The cartoon in Fig. 1 may be a simplified but nevertheless good representation of what one often obtains when using current methods of preparing grids. Many times, however, the first results are not satisfactory, and further improvement often requires considerable optimization. In those cases, it is important to ask: what might be wrong with “our standard picture”, shown in Fig. 1?
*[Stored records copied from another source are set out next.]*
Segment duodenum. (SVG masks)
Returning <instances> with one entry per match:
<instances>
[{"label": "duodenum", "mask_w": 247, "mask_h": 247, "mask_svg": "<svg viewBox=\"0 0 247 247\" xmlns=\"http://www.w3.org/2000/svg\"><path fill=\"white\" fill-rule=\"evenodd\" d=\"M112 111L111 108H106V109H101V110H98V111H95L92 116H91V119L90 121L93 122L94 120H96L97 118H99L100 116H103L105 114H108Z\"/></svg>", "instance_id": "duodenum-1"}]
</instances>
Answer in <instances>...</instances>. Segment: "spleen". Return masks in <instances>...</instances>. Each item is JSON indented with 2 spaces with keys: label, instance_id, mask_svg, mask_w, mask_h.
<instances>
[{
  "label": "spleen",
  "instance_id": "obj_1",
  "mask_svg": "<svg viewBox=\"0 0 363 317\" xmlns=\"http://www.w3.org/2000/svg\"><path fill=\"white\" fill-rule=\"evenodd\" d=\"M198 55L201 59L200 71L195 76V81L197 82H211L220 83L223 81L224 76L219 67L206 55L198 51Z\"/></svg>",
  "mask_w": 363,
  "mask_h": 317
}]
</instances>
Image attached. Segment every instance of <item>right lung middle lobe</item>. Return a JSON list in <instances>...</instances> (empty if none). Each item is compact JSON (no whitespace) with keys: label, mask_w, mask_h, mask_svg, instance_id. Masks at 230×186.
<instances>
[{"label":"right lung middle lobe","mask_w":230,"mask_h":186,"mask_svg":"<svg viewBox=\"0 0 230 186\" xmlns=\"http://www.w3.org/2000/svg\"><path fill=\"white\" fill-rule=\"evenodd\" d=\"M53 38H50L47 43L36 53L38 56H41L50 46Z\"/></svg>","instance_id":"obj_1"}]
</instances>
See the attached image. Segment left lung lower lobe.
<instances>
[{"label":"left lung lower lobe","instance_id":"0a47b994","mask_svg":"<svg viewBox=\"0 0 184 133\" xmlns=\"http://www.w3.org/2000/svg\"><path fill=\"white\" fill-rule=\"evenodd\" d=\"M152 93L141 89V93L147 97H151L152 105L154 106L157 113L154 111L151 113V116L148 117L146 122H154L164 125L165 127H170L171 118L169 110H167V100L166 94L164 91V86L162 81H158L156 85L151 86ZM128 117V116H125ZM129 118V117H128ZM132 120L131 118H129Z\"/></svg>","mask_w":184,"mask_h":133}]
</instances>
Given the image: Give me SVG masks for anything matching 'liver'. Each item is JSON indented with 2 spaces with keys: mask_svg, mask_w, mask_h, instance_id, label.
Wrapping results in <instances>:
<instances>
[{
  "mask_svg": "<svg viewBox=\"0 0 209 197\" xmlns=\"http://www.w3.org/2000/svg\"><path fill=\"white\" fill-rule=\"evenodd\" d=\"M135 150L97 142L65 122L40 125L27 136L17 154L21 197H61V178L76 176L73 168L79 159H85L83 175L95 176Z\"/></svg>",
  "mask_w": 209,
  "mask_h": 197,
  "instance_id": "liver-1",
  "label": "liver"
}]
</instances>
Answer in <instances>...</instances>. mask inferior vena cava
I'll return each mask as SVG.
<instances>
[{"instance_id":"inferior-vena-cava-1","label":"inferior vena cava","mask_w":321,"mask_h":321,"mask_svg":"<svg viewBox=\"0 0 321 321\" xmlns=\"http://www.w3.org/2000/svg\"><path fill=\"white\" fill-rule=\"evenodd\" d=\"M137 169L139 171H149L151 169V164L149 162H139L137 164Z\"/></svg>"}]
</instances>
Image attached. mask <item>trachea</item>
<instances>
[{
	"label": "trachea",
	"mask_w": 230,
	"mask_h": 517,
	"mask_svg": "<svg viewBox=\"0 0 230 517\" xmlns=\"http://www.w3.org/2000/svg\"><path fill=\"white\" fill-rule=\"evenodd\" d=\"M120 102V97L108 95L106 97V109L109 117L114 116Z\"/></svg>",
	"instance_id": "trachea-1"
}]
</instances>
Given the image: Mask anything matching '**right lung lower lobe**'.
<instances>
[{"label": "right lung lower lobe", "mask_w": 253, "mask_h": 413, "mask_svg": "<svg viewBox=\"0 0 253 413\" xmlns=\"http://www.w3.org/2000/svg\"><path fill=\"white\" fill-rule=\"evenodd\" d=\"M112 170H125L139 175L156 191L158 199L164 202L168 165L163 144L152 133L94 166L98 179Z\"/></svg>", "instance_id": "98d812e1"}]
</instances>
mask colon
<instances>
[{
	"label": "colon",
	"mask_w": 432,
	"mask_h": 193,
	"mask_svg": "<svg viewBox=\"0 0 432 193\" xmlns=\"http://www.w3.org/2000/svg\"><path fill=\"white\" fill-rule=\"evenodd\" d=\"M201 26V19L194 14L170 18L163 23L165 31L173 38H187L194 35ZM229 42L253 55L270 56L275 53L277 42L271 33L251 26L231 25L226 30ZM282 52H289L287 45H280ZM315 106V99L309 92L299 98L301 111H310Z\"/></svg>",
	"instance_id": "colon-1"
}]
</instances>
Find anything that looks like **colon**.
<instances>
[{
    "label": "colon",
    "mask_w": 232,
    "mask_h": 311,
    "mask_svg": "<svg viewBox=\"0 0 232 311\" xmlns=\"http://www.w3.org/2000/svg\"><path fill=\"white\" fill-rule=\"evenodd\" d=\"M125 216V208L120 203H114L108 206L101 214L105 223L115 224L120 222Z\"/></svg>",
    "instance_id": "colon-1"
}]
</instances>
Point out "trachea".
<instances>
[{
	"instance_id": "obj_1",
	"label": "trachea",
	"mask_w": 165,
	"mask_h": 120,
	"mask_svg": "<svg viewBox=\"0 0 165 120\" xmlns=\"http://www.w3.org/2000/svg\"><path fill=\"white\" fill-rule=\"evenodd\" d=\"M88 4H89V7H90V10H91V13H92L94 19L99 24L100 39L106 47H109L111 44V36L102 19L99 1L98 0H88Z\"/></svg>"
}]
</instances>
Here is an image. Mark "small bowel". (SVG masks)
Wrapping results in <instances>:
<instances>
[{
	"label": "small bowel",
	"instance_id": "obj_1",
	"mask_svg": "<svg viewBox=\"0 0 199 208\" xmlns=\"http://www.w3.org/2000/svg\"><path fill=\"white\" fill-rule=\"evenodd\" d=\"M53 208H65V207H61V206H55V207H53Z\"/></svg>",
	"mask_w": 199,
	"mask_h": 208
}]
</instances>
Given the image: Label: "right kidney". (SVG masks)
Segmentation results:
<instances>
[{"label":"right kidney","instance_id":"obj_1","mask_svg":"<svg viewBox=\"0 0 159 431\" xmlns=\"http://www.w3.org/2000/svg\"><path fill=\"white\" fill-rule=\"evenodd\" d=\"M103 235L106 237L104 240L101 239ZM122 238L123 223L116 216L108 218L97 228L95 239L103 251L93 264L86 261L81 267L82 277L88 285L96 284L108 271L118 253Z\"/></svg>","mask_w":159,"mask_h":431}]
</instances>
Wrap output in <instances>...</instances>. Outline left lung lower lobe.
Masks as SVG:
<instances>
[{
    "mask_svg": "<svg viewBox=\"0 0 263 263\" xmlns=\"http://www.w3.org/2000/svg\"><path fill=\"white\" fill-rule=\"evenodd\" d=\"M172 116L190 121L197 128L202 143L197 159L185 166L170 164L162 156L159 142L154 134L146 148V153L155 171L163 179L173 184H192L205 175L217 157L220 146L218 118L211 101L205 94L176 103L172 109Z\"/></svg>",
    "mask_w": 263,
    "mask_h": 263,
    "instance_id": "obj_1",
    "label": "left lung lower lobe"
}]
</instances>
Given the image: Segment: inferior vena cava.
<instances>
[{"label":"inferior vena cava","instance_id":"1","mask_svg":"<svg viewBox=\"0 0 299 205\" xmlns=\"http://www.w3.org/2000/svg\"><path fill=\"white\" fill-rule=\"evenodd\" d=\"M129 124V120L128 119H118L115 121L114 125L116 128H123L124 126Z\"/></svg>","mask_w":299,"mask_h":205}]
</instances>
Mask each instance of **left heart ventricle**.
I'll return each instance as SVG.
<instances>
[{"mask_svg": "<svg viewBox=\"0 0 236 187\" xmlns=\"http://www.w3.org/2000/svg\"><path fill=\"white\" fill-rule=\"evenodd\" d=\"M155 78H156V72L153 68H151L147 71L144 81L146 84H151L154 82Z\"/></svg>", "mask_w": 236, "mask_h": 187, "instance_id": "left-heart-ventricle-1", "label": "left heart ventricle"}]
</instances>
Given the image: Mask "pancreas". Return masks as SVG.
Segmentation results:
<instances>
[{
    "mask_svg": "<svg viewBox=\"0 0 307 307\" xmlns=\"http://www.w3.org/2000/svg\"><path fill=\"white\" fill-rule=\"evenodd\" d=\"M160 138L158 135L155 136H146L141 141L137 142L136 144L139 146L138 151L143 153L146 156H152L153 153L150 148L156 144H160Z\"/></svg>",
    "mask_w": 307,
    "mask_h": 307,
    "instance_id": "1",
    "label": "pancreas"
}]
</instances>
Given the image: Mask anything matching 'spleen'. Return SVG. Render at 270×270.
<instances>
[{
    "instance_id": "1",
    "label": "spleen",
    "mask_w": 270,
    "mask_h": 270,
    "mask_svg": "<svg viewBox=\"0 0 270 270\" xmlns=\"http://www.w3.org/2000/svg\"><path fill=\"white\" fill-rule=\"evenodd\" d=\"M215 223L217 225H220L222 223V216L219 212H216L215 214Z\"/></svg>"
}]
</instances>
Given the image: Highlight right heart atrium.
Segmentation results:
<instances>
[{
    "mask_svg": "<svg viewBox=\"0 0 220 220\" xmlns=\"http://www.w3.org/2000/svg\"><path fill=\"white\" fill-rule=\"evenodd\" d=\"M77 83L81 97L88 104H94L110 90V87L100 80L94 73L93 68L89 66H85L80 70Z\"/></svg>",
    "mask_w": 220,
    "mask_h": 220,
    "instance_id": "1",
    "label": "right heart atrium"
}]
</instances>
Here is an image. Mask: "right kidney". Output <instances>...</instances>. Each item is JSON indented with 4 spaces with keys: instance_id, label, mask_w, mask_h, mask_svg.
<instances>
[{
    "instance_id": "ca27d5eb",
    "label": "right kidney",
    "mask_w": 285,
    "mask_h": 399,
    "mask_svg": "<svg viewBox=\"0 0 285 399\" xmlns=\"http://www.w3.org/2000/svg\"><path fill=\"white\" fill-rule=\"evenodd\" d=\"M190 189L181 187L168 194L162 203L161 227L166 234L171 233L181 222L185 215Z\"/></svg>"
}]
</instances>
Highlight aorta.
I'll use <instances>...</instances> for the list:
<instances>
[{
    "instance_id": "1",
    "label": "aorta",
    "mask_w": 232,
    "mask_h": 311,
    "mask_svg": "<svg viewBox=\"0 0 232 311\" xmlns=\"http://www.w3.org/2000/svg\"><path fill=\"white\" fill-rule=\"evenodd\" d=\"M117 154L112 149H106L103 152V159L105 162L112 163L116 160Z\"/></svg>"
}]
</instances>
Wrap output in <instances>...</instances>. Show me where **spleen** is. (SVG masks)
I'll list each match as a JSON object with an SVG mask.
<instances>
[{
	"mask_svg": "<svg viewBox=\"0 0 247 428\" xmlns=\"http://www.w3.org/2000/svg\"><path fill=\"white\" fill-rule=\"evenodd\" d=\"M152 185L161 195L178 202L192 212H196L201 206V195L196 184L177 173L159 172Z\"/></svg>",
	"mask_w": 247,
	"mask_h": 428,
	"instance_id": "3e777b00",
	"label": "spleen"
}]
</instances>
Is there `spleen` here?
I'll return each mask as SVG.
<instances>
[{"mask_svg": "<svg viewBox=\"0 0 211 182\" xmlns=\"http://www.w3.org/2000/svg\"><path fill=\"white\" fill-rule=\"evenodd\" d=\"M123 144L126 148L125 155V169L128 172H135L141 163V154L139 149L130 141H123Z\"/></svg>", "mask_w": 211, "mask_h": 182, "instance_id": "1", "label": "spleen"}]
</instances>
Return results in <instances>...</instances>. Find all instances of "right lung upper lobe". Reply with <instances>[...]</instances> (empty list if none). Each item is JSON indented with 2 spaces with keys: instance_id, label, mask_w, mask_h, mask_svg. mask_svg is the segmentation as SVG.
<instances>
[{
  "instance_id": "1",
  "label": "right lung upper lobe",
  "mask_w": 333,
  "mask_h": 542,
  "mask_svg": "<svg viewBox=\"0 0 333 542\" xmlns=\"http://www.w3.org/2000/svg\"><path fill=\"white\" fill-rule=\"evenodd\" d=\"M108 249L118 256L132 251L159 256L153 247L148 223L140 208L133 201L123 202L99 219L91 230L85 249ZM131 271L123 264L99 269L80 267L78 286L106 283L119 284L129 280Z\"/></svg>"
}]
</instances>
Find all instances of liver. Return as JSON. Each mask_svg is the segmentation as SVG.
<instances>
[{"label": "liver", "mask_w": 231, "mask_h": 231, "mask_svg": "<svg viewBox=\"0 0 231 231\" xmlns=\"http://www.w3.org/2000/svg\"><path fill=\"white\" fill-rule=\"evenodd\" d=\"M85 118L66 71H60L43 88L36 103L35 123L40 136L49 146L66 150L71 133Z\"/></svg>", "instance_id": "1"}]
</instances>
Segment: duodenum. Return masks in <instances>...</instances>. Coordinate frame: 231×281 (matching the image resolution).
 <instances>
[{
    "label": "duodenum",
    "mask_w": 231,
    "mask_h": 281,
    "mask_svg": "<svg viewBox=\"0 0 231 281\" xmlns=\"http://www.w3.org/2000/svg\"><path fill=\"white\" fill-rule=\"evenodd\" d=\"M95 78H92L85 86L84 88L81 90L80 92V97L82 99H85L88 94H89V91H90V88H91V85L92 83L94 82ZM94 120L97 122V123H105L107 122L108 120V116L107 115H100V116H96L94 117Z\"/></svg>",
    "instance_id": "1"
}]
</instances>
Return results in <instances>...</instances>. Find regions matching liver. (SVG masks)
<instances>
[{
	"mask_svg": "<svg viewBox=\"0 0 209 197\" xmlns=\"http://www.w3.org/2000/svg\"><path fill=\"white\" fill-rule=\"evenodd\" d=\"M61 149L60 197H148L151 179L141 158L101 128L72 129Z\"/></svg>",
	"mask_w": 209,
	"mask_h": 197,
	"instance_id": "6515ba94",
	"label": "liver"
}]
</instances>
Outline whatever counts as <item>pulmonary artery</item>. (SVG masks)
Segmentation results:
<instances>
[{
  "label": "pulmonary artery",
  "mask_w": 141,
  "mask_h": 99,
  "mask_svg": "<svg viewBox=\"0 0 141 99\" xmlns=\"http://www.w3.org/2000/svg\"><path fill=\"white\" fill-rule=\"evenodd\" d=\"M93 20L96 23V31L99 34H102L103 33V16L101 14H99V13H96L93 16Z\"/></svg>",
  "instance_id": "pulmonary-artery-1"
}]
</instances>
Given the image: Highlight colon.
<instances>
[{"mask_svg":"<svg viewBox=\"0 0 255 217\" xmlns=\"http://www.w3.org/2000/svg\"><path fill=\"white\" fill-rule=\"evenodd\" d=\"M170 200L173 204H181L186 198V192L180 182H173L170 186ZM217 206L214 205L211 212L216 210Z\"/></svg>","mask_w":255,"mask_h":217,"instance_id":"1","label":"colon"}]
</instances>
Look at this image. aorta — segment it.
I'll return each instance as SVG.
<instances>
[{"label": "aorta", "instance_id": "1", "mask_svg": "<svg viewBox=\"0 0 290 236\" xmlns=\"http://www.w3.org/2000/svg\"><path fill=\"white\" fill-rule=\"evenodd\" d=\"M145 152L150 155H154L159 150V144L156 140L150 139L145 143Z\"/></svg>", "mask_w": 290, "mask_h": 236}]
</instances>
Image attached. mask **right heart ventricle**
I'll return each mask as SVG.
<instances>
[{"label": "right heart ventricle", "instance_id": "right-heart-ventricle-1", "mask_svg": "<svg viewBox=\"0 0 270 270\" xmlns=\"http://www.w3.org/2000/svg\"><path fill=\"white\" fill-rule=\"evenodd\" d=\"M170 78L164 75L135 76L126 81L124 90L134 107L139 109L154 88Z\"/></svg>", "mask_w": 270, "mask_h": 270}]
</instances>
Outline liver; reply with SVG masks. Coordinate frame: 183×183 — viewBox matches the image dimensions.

For the present, it will be assumed that evaporation is not a concern, provided that one is able to maintain the grid near to, or below the dew point of the ambient atmosphere until vitrification. In addition, there is not yet experimental evidence that shear forces damage the structures of globular macromolecules, although that remains an issue to keep in mind.

The remaining concern, which is the topic of this paper, is that various things can go wrong with “our standard picture” when proteins of interest come into contact with an air–water interface. To avoid that from happening, there are some ways to keep particles from touching the air–water interface. These include (1) using a surfactant to form a structure-friendly barrier (effectively a cover slip) at the air–water interface, and/or (2) immobilizing the particles onto a support film (effectively a specimen slide) in a structure-friendly way.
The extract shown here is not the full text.